Rolando Santana knows more than a thing or two about the business of fashion. Educated at Mercy College in New York, where he studied International Business, and the Fashion Institute of Technology (FIT), where he honed his design and construction skills, the Mexican-born designer is as savvy with forecasting and retailing as he is with a needle and thread.
To Santana, operations are just as important as inspiration. He informs his design choices with data about what is working well, how it can work better, and what needs to be left in the dust. His focus is not on which starlet will wear his next collection to the red carpet, but how he can better serve his customers—the women who flock to stores to find his latest designs.
Santana learned the basics of design, patternmaking, and construction by watching is mother make custom clothing in their home in Cuernavaca. Finding himself increasingly drawn to the colors and textures of the fabric she used, he left home in 1991 with the dream of becoming a fashion designer.

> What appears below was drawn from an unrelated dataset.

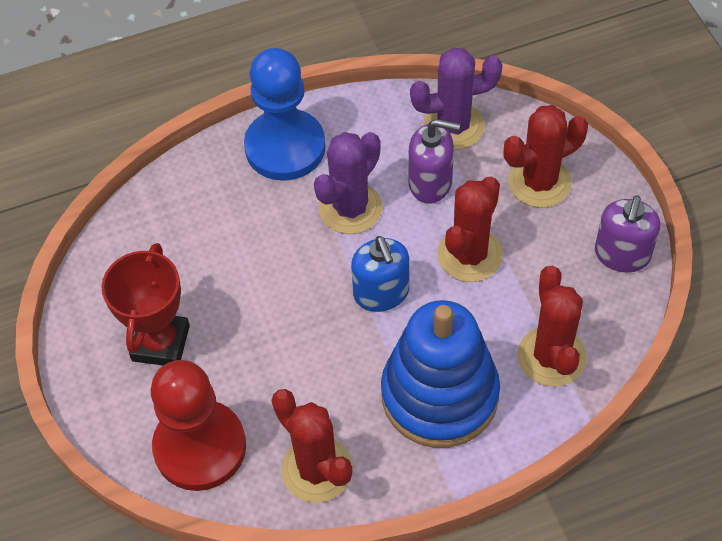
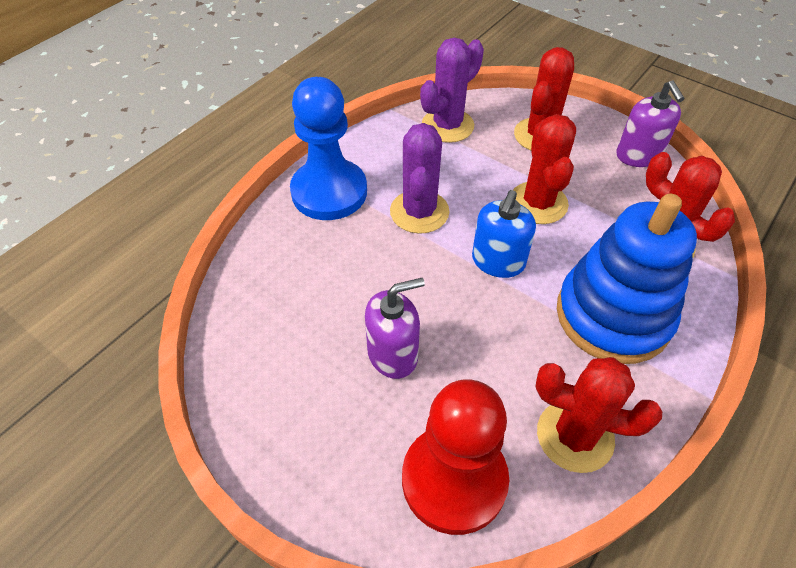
camera: 35 degrees left, 5 degrees down
red trophy [101,243,190,365] -> none
blue soap dispenser [351,236,409,312] -> blue soap dispenser turned 75 degrees clockwise [472,190,536,278]
purple soap dispenser [409,119,460,203] -> purple soap dispenser moved to [365,278,425,379]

Now in his ninth season, Santana reflects on what it means to be not only a standout creative, but also a businessman. We caught up with him after his runway show at Fashion Houston last night.
You learned to sew in your mother’s shop, how did you transition into a career as a designer?
[My mother] has been the foundation since I was very young—there I learned a lot of what I know today, all put in practice by my mother and her business. But eventually I had to get an education and I went to university, which complemented the knowledge I gained at home.
Your design education was at FIT?
Yes. It’s an amazing school. It’s focused on the technical more than theory and it prepares you for the industry. I was very lucky to be part of that. I did my bachelor’s degree in International Business and I wanted to round out my education with something design-based, so this was a great move for me to round out my resume.
You’re known for mixing textures and having impeccable tailoring. What else is important to you when you design a garment?
I always think abut the fit. I see my collection with a highly commercial side to it. The success of the collection is based on fit and on retail. I take in mind the success we have in retail as well as the failures we may experience to really learn every season’s clothing from that perspective so that we put out collections that reflect both the ideas that I have and also what makes sense in the world of retail.
Every collection is a learning curve—every season we learn something new, whether that’s design, retail, production, importing and exporting, or working with stores internationally. In a sense, there’s always something new. Everything can be a challenge, but instead of making it an obstacle we make it a goal we have to achieve. All the challenges become something that moves us forward and helps us grow as a brand. We want to take strong steps to help us stay in the market for a long time.
How do you conceptualize the theme of a collection?
The pure inspiration that sets the tone for the collection, like in this case, is Frida Kahlo. The essence of who she was as a woman, not what they expect to see when they think of her. She was not just flowers on someone’s head and traditional [Mexican] clothing. She was a really inspirational, strong woman—she was also a very sensitive and very delicate human being. You try to extract those pieces of her life and make something that translates to the woman without screaming “FRIDA!” The root of it is Frida—but it’s an interpretation of what it means to be that kind of woman today. She as all about femininity and color. It was a challenge to work with [so much] color because my collections tend to be very neutral, very dark.
Any favorite pieces in this collection?
The closing looks were made of neoprene fabric. It’s very high-tech—very modern, but has e a floral design that masks the neoprene look. The fit is comfortable and it’s a conversation piece. I’m really excited about those pieces.
What is your proudest moment so far?
That’s a tough question. I set very high standards for myself. When we have high selling reports, that feels amazing. I’m very happy.
Who inspires your aesthetic?
I think of the women that wear my clothes. Those are my true muses. They’re the women I design for. Everyone always asks me what actress I want to wear my clothes, but for me it’s about the women that buy my clothes. They inspire me.